## Recorded data
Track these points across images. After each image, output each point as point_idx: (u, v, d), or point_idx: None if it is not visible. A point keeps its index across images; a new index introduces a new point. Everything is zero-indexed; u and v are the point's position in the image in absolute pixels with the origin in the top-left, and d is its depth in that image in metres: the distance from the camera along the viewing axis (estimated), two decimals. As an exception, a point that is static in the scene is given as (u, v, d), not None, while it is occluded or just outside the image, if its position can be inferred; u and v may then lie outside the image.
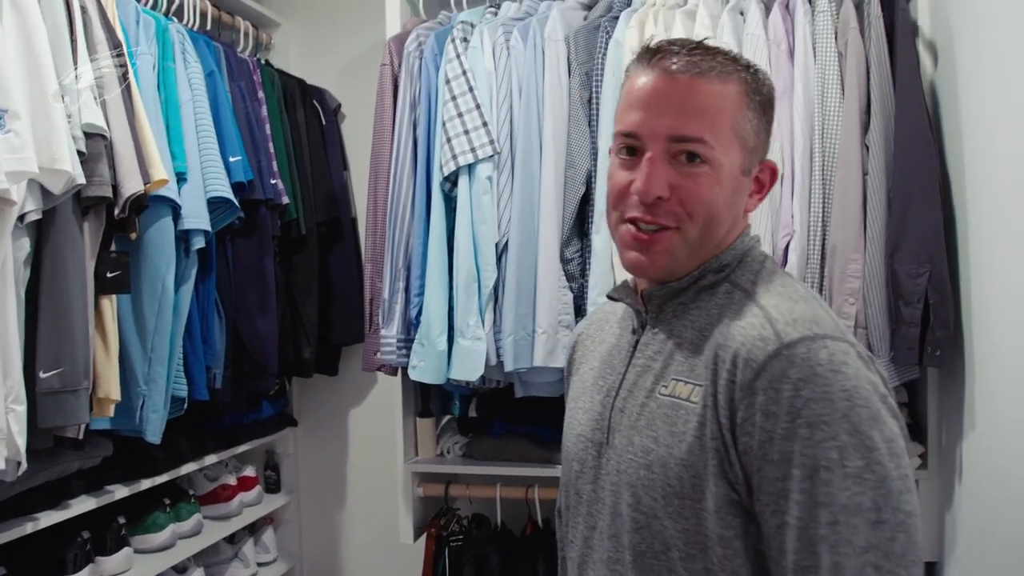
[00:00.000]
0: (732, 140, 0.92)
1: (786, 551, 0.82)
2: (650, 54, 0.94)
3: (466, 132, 1.90)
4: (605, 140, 1.88)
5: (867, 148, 1.80)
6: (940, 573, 1.88)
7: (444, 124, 1.93)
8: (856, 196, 1.78)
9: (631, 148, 0.94)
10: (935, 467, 1.90)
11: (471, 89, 1.94)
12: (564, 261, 1.90)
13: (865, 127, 1.81)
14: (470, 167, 1.92)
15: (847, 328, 0.87)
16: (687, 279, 0.96)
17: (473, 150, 1.90)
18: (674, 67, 0.92)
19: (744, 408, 0.84)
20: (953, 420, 1.82)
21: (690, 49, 0.93)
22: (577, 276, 1.91)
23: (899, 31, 1.80)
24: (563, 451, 1.08)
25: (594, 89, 1.94)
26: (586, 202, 1.92)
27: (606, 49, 1.93)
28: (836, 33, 1.84)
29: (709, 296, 0.95)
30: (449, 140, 1.92)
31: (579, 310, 1.91)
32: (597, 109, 1.92)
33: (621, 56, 1.90)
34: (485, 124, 1.92)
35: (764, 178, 0.98)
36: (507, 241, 1.93)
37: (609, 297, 1.07)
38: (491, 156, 1.92)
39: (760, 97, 0.95)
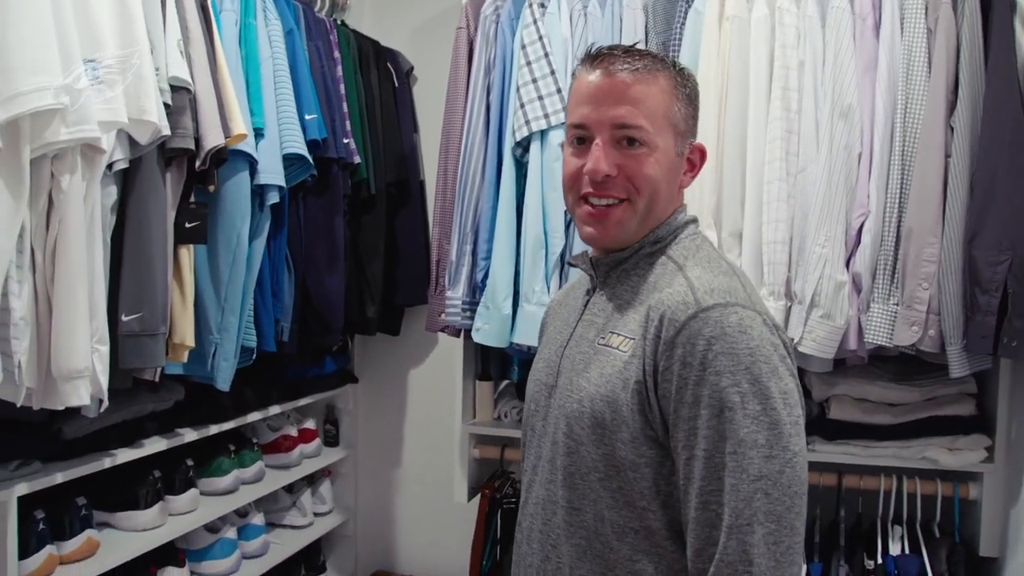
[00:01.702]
0: (665, 126, 1.08)
1: (694, 479, 0.98)
2: (592, 59, 1.11)
3: (540, 98, 1.90)
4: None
5: (952, 129, 1.74)
6: (1002, 570, 1.85)
7: (518, 89, 1.93)
8: (937, 178, 1.73)
9: (581, 138, 1.11)
10: (1002, 461, 1.86)
11: (547, 55, 1.93)
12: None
13: (951, 107, 1.75)
14: (542, 133, 1.92)
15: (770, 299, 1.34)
16: (629, 250, 1.12)
17: (546, 116, 1.90)
18: (613, 68, 1.08)
19: (665, 359, 1.00)
20: (1024, 414, 1.78)
21: (625, 51, 1.10)
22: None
23: (996, 8, 1.73)
24: (526, 395, 1.25)
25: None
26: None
27: (685, 19, 1.90)
28: (927, 8, 1.78)
29: (648, 266, 1.11)
30: (523, 105, 1.92)
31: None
32: (673, 79, 1.90)
33: (700, 26, 1.87)
34: (559, 91, 1.91)
35: (695, 158, 1.14)
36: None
37: (569, 264, 1.24)
38: (564, 123, 1.91)
39: (687, 90, 1.12)
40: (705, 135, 1.85)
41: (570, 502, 1.08)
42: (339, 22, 2.43)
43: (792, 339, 1.78)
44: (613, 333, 1.08)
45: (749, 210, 1.82)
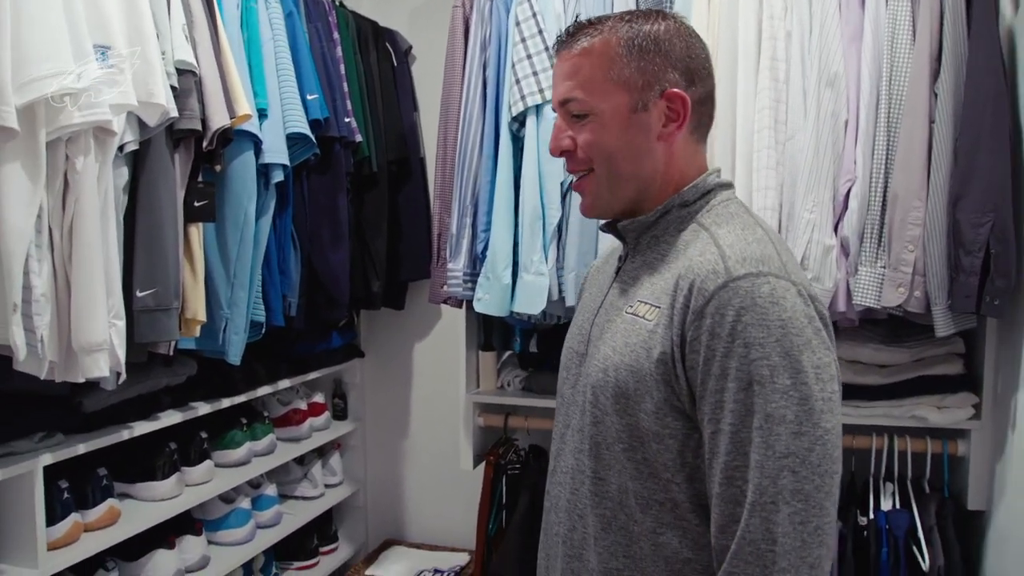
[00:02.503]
0: (610, 87, 1.05)
1: (719, 453, 0.96)
2: (555, 44, 1.13)
3: (534, 73, 1.95)
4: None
5: (935, 95, 1.78)
6: (988, 523, 1.91)
7: (513, 65, 1.98)
8: (921, 143, 1.78)
9: None
10: (988, 417, 1.91)
11: (540, 31, 1.97)
12: (626, 201, 1.94)
13: (935, 74, 1.79)
14: (538, 108, 1.96)
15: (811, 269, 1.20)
16: (653, 214, 1.09)
17: (541, 91, 1.95)
18: (561, 49, 1.10)
19: (693, 329, 0.97)
20: (1009, 371, 1.83)
21: (572, 29, 1.10)
22: (638, 216, 1.95)
23: (977, -25, 1.77)
24: (560, 362, 1.24)
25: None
26: (650, 144, 1.95)
27: (675, -7, 1.94)
28: (910, -23, 1.82)
29: (678, 232, 1.08)
30: (518, 81, 1.96)
31: (639, 250, 1.95)
32: (664, 53, 1.94)
33: (690, 1, 1.91)
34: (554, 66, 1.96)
35: (676, 107, 1.06)
36: (572, 180, 1.97)
37: (601, 229, 1.21)
38: (559, 97, 1.96)
39: (639, 41, 1.05)
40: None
41: (596, 472, 1.07)
42: (338, 3, 2.47)
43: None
44: (640, 301, 1.06)
45: (739, 178, 1.87)
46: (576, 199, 1.95)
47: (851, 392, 1.99)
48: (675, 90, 1.06)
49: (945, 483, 2.01)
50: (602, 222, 1.19)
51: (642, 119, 1.06)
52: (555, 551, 1.15)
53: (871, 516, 1.95)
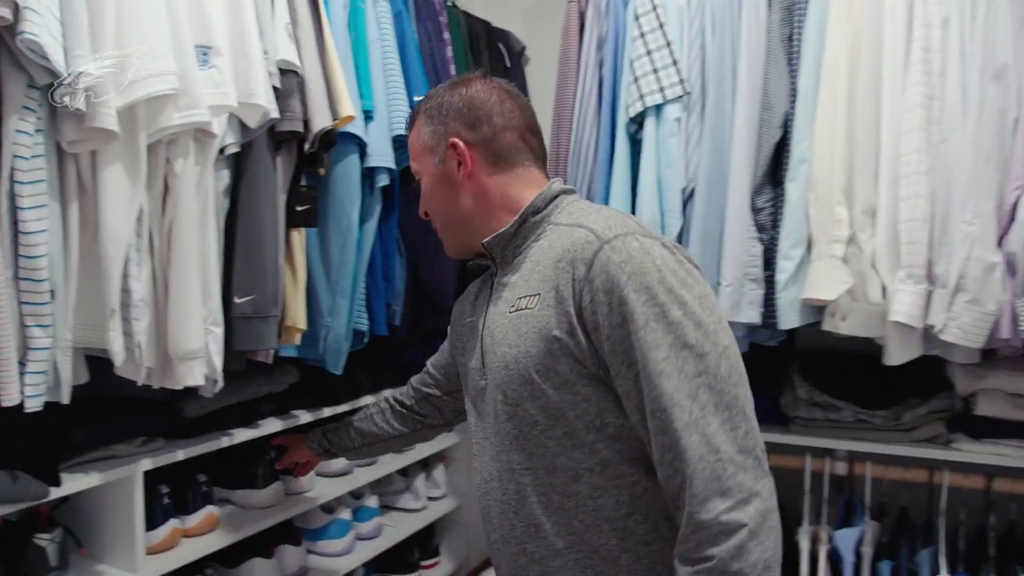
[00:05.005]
0: (422, 153, 1.26)
1: (640, 393, 1.03)
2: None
3: (655, 71, 1.81)
4: (807, 81, 1.73)
5: None
6: None
7: (632, 63, 1.85)
8: (1110, 145, 1.53)
9: None
10: None
11: (661, 26, 1.84)
12: (755, 210, 1.78)
13: None
14: (658, 108, 1.83)
15: None
16: (511, 225, 1.20)
17: (662, 90, 1.81)
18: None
19: (587, 293, 1.06)
20: None
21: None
22: (768, 227, 1.78)
23: None
24: (466, 401, 1.31)
25: (795, 26, 1.79)
26: (782, 148, 1.78)
27: (812, -21, 1.76)
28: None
29: (538, 237, 1.19)
30: (637, 79, 1.83)
31: (768, 263, 1.78)
32: (799, 47, 1.77)
33: (830, -13, 1.73)
34: (675, 63, 1.82)
35: (459, 149, 1.21)
36: (694, 187, 1.83)
37: (469, 267, 1.33)
38: (680, 97, 1.82)
39: (427, 112, 1.25)
40: (834, 105, 1.71)
41: (523, 464, 1.14)
42: (449, 3, 2.40)
43: (933, 326, 1.63)
44: (520, 298, 1.15)
45: (884, 185, 1.67)
46: (703, 207, 1.84)
47: (1013, 430, 1.76)
48: (453, 139, 1.22)
49: None
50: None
51: (444, 170, 1.23)
52: (500, 555, 1.22)
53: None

## Assigned task
From the first line of the records through the line containing "30: (449, 140, 1.92)", please output exactly those lines and nothing more, leaving out the pictures.

## Output of the task
Track these points across images. After each image, output each point as point_idx: (u, v, d), or point_idx: None if it is not visible. A point keeps its index across images; a new index introduces a new point. Everything is zero-indexed; u and v are the point's position in the image in absolute pixels with the origin in the top-left, and d is its depth in that image in metres: the distance from the camera along the viewing axis (estimated), two decimals. As an exception, a point that is static in the scene is given as (u, v, d), not None, while it is occluded or just outside the image, if its position can be inferred; u and v may then lie outside the image.
[00:00.000]
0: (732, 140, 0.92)
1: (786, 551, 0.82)
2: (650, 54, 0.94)
3: (466, 132, 1.90)
4: (605, 140, 1.88)
5: (867, 148, 1.80)
6: (940, 573, 1.88)
7: (444, 124, 1.93)
8: (856, 196, 1.78)
9: (631, 148, 0.94)
10: (935, 467, 1.90)
11: (471, 89, 1.94)
12: (564, 261, 1.90)
13: (865, 127, 1.81)
14: (470, 167, 1.92)
15: (847, 328, 0.87)
16: (687, 279, 0.96)
17: (473, 150, 1.90)
18: (674, 67, 0.92)
19: (744, 408, 0.84)
20: (953, 420, 1.82)
21: (690, 49, 0.93)
22: (577, 276, 1.91)
23: (899, 31, 1.80)
24: (563, 451, 1.08)
25: (594, 89, 1.94)
26: (586, 202, 1.92)
27: (606, 49, 1.93)
28: (836, 33, 1.84)
29: (709, 296, 0.95)
30: (449, 140, 1.92)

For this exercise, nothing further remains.